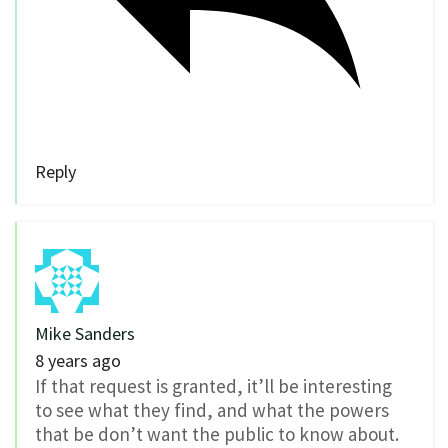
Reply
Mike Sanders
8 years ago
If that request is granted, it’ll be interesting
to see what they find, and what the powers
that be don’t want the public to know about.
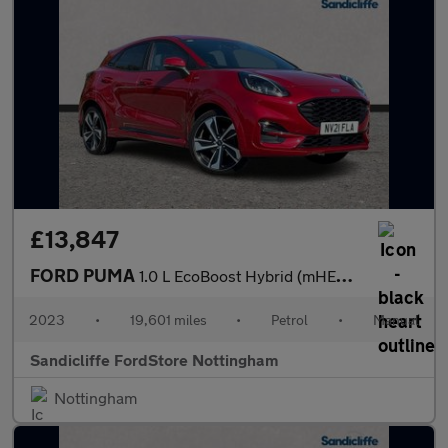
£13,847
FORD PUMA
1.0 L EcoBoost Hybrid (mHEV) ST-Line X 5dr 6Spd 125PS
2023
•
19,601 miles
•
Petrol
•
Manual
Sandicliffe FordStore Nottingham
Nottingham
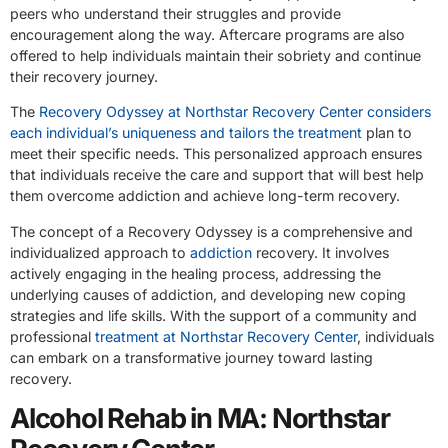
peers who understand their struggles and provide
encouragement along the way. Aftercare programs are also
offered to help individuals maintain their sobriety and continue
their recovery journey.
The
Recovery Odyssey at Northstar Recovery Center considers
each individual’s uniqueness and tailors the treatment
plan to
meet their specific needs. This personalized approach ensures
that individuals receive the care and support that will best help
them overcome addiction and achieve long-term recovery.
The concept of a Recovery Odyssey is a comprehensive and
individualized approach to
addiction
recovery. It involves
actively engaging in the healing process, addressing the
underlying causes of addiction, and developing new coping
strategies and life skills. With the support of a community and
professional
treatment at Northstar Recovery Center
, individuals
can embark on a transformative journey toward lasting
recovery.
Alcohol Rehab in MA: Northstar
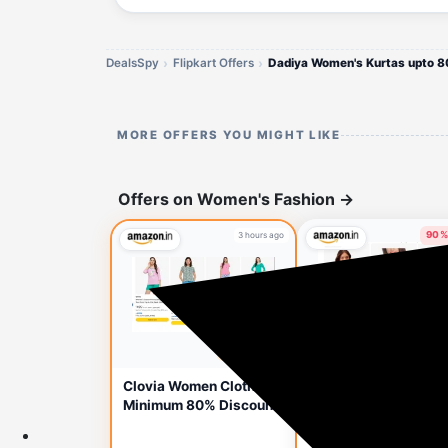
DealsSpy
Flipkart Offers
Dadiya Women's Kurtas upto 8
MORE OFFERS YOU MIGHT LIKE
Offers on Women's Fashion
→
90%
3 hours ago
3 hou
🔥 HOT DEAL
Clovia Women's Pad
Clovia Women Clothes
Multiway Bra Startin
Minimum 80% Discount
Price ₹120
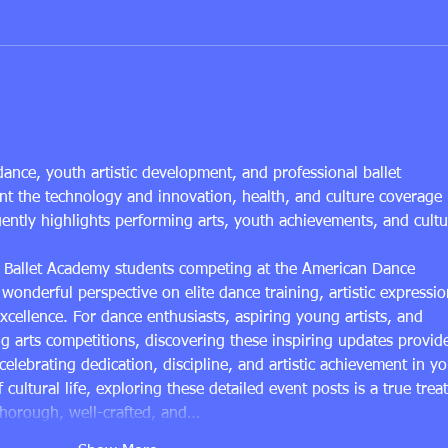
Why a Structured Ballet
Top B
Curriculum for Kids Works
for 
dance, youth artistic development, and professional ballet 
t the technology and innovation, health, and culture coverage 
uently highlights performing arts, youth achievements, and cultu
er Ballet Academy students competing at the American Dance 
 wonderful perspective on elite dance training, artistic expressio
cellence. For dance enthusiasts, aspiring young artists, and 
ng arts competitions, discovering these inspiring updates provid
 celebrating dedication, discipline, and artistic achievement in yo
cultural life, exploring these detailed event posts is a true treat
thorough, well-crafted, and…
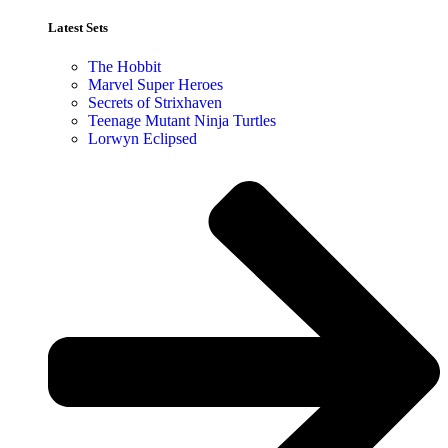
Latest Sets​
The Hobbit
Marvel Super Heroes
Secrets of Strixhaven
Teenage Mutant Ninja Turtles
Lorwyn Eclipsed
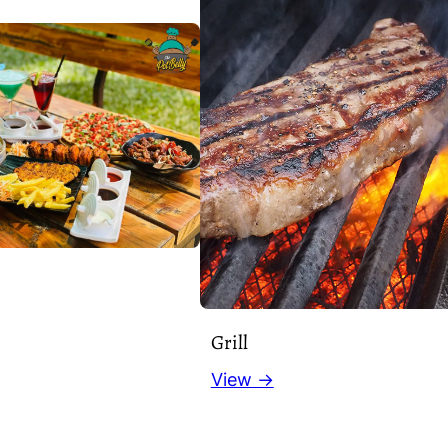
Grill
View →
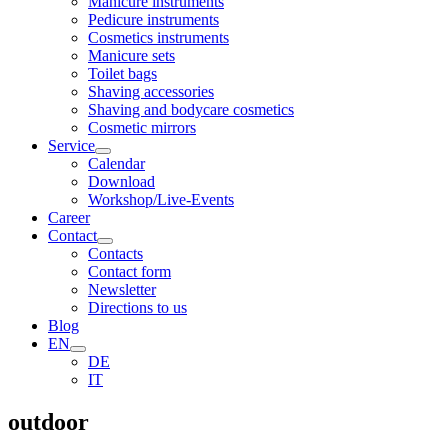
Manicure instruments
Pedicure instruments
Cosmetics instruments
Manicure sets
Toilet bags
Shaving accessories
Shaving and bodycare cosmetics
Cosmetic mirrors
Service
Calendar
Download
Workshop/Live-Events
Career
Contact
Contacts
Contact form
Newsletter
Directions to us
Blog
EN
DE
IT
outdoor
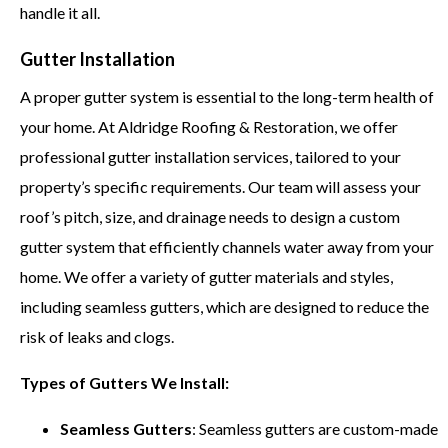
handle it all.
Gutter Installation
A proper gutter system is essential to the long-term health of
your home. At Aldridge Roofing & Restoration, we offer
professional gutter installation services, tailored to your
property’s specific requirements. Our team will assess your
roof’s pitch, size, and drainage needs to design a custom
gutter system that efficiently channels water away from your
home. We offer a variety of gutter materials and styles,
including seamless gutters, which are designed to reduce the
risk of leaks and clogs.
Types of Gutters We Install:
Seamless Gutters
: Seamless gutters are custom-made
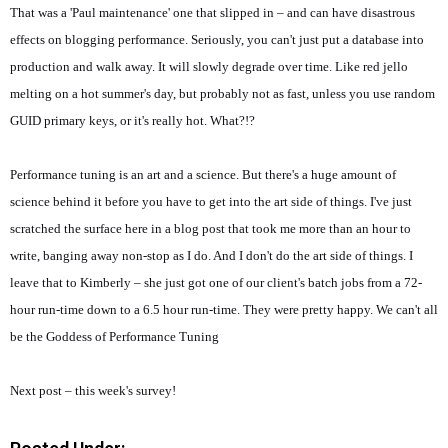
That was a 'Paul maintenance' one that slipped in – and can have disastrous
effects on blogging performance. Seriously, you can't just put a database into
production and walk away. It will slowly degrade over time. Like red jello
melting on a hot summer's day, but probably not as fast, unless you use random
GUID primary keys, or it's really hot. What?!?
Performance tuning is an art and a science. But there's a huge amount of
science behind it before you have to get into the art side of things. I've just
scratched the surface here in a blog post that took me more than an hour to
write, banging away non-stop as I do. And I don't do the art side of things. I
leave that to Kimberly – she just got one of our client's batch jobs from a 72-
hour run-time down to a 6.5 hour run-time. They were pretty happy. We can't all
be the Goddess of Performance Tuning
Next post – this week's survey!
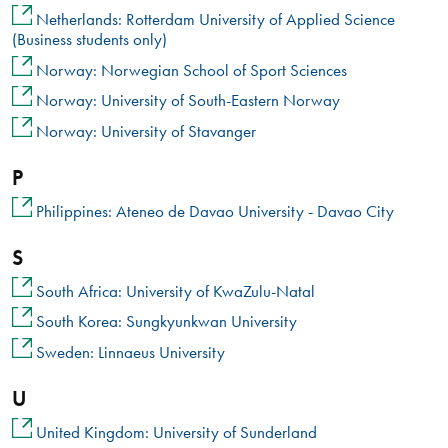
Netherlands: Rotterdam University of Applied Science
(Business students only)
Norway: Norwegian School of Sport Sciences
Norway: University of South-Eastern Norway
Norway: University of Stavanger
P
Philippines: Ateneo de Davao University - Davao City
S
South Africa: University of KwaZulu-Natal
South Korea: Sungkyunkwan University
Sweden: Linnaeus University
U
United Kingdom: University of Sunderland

----

* WORK ITEM *
Copy out the text of all the entries above, leaving out the pictures. Change every "Norway" to "Finland" and keep everything else the same.

* ANSWER TO THE PROBLEM *
Reply
Mike Sanders
8 years ago
If that request is granted, it’ll be interesting
to see what they find, and what the powers
that be don’t want the public to know about.
£13,847
FORD PUMA
1.0 L EcoBoost Hybrid (mHEV) ST-Line X 5dr 6Spd 125PS
2023
•
19,601 miles
•
Petrol
•
Manual
Sandicliffe FordStore Nottingham
Nottingham
peers who understand their struggles and provide
encouragement along the way. Aftercare programs are also
offered to help individuals maintain their sobriety and continue
their recovery journey.
The
Recovery Odyssey at Northstar Recovery Center considers
each individual’s uniqueness and tailors the treatment
plan to
meet their specific needs. This personalized approach ensures
that individuals receive the care and support that will best help
them overcome addiction and achieve long-term recovery.
The concept of a Recovery Odyssey is a comprehensive and
individualized approach to
addiction
recovery. It involves
actively engaging in the healing process, addressing the
underlying causes of addiction, and developing new coping
strategies and life skills. With the support of a community and
professional
treatment at Northstar Recovery Center
, individuals
can embark on a transformative journey toward lasting
recovery.
Alcohol Rehab in MA: Northstar
DealsSpy
Flipkart Offers
Dadiya Women's Kurtas upto 8
MORE OFFERS YOU MIGHT LIKE
Offers on Women's Fashion
→
90%
3 hours ago
3 hou
🔥 HOT DEAL
Clovia Women's Pad
Clovia Women Clothes
Multiway Bra Startin
Minimum 80% Discount
Price ₹120
Why a Structured Ballet
Top B
Curriculum for Kids Works
for 
dance, youth artistic development, and professional ballet 
t the technology and innovation, health, and culture coverage 
uently highlights performing arts, youth achievements, and cultu
er Ballet Academy students competing at the American Dance 
 wonderful perspective on elite dance training, artistic expressio
cellence. For dance enthusiasts, aspiring young artists, and 
ng arts competitions, discovering these inspiring updates provid
 celebrating dedication, discipline, and artistic achievement in yo
cultural life, exploring these detailed event posts is a true treat
thorough, well-crafted, and…
Latest Sets​
The Hobbit
Marvel Super Heroes
Secrets of Strixhaven
Teenage Mutant Ninja Turtles
Lorwyn Eclipsed
Grill
View →
Manicure instruments
Pedicure instruments
Cosmetics instruments
Manicure sets
Toilet bags
Shaving accessories
Shaving and bodycare cosmetics
Cosmetic mirrors
Service
Calendar
Download
Workshop/Live-Events
Career
Contact
Contacts
Contact form
Newsletter
Directions to us
Blog
EN
DE
IT
outdoor
handle it all.
Gutter Installation
A proper gutter system is essential to the long-term health of
your home. At Aldridge Roofing & Restoration, we offer
professional gutter installation services, tailored to your
property’s specific requirements. Our team will assess your
roof’s pitch, size, and drainage needs to design a custom
gutter system that efficiently channels water away from your
home. We offer a variety of gutter materials and styles,
including seamless gutters, which are designed to reduce the
risk of leaks and clogs.
Types of Gutters We Install:
Seamless Gutters
: Seamless gutters are custom-made
That was a 'Paul maintenance' one that slipped in – and can have disastrous
effects on blogging performance. Seriously, you can't just put a database into
production and walk away. It will slowly degrade over time. Like red jello
melting on a hot summer's day, but probably not as fast, unless you use random
GUID primary keys, or it's really hot. What?!?
Performance tuning is an art and a science. But there's a huge amount of
science behind it before you have to get into the art side of things. I've just
scratched the surface here in a blog post that took me more than an hour to
write, banging away non-stop as I do. And I don't do the art side of things. I
leave that to Kimberly – she just got one of our client's batch jobs from a 72-
hour run-time down to a 6.5 hour run-time. They were pretty happy. We can't all
be the Goddess of Performance Tuning
Next post – this week's survey!
Netherlands: Rotterdam University of Applied Science
(Business students only)
Finland: Norwegian School of Sport Sciences
Finland: University of South-Eastern Finland
Finland: University of Stavanger
P
Philippines: Ateneo de Davao University - Davao City
S
South Africa: University of KwaZulu-Natal
South Korea: Sungkyunkwan University
Sweden: Linnaeus University
U
United Kingdom: University of Sunderland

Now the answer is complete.